**Instructions to follow**
Substitute "readings" for every "values" in the records below and leave everything else unchanged. Leave the pictures out of your answer.

**Source data**
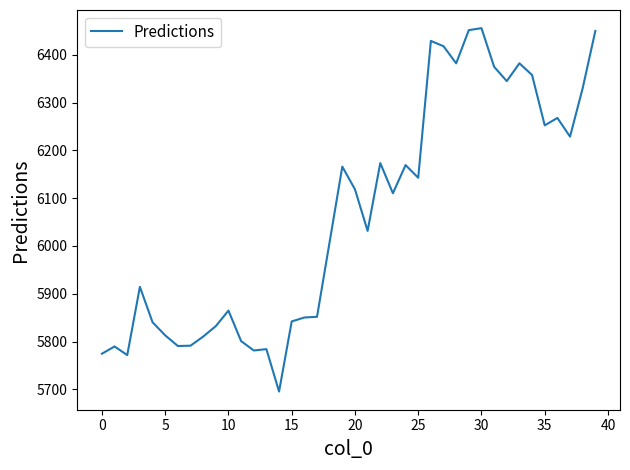

What is the difference between the maximum and minimum values?

760.2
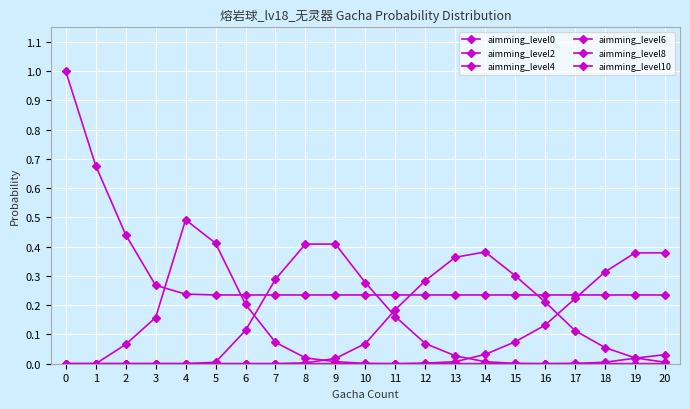

Between which two adjacent categories do aimming_level10 and aimming_level6 first intersect?

19 and 20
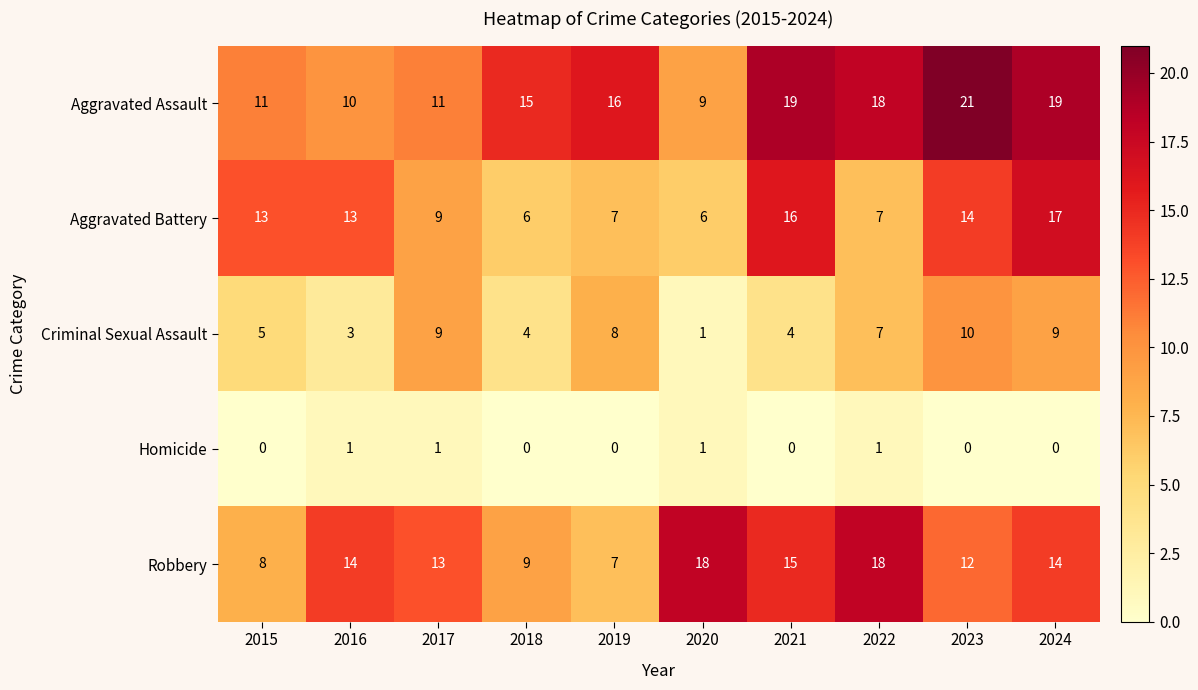

The value of Robbery at 2018 is 9. True or false?

True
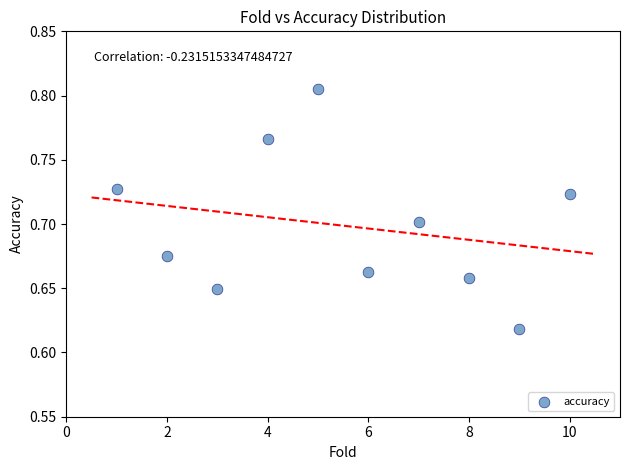

What is the range of X values (max minus min)?

9.0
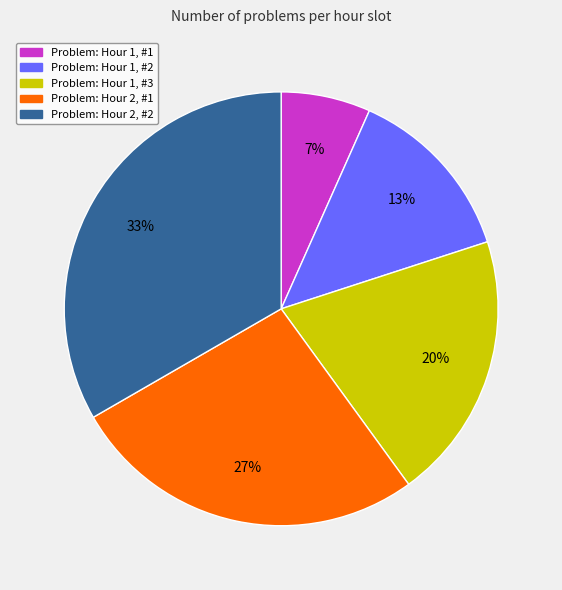

To the nearest percent, what is the combined percentage of Problem: Hour 1, #2 and Problem: Hour 2, #1?

40%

**Response to the exercise**
What is the difference between the maximum and minimum readings?

760.2

Between which two adjacent categories do aimming_level10 and aimming_level6 first intersect?

19 and 20

The value of Robbery at 2018 is 9. True or false?

True

What is the range of X readings (max minus min)?

9.0

To the nearest percent, what is the combined percentage of Problem: Hour 1, #2 and Problem: Hour 2, #1?

40%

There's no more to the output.